*** Opening Passage for review ***

Know it or Not: You are a Public Speaker

We’ve all felt it, the pounding heart, swirling stomach and trembling hands. For some of us, it takes a crowd of hundreds to bring on this reaction. For others, speaking at a team meeting will do it. I used to think that some people are born to be speakers. What I’ve discovered is that we all have it in us AND it takes practice.

The funny thing is that in our profession, we are speakers EVERY day. We may not choose to speak at seminars and conferences but we talk to our patients, don’t we? They are our audience.

When I attended the Buckley School of Public Speaking, my whole idea of public speaking changed.Here are a few tips I’d like to share that can help us all “speak” to our patients more comfortably and effectively.

#1 Use common language– I won’t tell you exactly how Mr. Buckley put it but basically, bring your vocabulary to the level of the audience. It’s natural for us to say “I noticed on the bitewings there is caries on the mesial of #2. It’s pretty deep, It needs a core buildup and porcelain crown.” Or “there is suppuration in the furcation area on #31 lingual”. Now this doesn’t mean any more to our patient that if we were speaking pig latin.

*** Closing Passage for review ***

Tasks:
1. Answer these from the article on public speaking, one line each:
(a) What school did the writer attend?
(b) Who does the article call the audience that professionals in its field speak to every day?
(c) What is tip #1?
2. Name every physical sign of nerves that the opening paragraph of the article on public speaking describes.
3. Write the next part of the article on public speaking, picking up after its last sentence.

*** Opening Extracted data ***

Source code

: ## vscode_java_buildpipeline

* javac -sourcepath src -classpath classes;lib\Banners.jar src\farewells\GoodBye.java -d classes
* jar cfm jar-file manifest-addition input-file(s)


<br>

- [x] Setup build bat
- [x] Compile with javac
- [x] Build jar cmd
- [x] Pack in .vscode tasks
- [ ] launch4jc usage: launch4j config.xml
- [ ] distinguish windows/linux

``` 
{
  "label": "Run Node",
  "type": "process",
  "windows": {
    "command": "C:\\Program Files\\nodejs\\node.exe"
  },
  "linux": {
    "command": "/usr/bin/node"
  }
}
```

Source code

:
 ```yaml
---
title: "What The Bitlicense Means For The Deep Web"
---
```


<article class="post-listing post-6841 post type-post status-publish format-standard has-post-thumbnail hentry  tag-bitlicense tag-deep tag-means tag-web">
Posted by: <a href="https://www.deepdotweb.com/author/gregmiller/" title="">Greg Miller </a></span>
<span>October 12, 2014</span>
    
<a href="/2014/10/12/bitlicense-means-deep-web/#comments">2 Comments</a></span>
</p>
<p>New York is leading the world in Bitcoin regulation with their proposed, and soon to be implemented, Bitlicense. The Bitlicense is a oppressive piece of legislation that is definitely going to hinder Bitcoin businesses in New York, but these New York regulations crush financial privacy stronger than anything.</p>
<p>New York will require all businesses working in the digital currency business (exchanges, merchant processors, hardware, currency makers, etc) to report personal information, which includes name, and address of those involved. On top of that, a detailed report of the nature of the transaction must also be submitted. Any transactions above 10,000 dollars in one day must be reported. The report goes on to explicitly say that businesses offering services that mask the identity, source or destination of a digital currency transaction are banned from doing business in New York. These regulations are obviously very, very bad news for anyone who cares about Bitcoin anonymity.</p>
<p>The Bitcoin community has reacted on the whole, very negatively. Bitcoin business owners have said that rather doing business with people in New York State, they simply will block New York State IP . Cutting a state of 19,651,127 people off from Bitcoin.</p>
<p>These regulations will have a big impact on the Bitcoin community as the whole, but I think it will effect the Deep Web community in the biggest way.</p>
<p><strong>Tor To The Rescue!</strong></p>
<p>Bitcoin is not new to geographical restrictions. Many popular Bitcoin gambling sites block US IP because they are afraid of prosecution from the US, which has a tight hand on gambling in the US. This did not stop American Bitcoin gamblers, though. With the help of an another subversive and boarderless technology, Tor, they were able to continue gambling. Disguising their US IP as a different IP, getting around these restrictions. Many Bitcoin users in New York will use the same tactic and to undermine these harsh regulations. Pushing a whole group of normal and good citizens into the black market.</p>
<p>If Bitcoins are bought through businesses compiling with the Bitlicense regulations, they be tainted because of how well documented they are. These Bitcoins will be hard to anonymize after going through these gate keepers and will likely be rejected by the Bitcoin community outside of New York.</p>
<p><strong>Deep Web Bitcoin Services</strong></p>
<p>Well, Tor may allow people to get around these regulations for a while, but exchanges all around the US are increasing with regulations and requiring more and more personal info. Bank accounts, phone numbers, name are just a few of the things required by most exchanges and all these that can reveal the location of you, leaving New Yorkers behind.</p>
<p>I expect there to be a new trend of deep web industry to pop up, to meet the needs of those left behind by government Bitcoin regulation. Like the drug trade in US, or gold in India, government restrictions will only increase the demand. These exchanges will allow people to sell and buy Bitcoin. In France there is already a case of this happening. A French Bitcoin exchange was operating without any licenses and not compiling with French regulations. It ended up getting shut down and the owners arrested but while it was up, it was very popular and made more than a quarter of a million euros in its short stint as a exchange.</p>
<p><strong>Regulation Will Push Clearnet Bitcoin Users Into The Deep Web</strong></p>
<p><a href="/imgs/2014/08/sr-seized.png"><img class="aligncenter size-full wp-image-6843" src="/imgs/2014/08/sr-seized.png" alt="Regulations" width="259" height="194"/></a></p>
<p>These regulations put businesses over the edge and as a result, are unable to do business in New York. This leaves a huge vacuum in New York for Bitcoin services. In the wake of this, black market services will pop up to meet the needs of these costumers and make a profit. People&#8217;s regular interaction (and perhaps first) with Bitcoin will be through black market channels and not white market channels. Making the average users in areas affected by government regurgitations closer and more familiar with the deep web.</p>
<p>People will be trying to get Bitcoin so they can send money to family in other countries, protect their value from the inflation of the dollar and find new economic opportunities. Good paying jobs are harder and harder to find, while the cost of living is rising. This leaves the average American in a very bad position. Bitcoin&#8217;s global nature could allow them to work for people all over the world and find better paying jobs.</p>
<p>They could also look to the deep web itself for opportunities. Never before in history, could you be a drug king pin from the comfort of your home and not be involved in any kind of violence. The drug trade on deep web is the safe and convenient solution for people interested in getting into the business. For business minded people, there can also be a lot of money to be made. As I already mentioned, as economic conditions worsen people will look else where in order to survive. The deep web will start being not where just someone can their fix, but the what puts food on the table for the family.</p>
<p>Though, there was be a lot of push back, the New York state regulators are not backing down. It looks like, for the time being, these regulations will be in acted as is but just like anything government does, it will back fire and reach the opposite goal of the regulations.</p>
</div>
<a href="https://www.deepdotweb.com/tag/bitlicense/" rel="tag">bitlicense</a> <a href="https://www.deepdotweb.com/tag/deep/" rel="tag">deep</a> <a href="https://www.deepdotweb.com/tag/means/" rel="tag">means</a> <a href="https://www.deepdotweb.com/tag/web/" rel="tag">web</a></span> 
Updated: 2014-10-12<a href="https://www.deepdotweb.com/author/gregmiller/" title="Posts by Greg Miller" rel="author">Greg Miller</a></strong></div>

*** Closing Extracted data ***

Written answers:
1.
(a) The Buckley School of Public Speaking
(b) Their patients
(c) Use common language: bring your vocabulary to the level of the audience.

2. Pounding heart, swirling stomach, trembling hands

3.
After we begin to bring patients into our world of dental speak, they may be able to translate. But for the most part, if we use dental terms to talk to them, it’s like being at a foreign film with no subtitles. You’d feel lost and you might get up and leave. Use common words and terms so patients can actively participate and so they don’t think we are trying to hide something. Instead say, “Mr. Jones, there’s pus between the roots of this last tooth on the lower right”. Now, that means something.

#2 Be Yourself– Everyone has a unique personality. That’s what makes us special and interesting. Use this to your advantage. I work with another hygienist and the words we use to explain things to patients are almost exactly the same. BUT, the way we use those words is very different. We talk to patients using our own personality. We don’t want to sound like we are reading from a script.

Scripts are great guidelines for what to say. And there are certain phrases that I NEVER leave out. I say it with my own little twist and so do you.

#3 Be Passionate– Get connected to what you are saying, heart and soul. A great speaker must have a deep conviction that their audience needs and wants to hear what they have to say.

You’ve read it before in past e-zines, you must completely believe in the treatment you recommend for your patients. If not, this comes across. Put your heart into it. “Mr. Jones, I know that this pus is dangerous to your health. You have a severe infection here and if it’s not treated, it could effect other teeth and other parts of your body.” I’ve even gone so far to say “You know, you can have this treated here in our office or somewhere else. My goal is for you to be healthy, no matter where you seek the care.”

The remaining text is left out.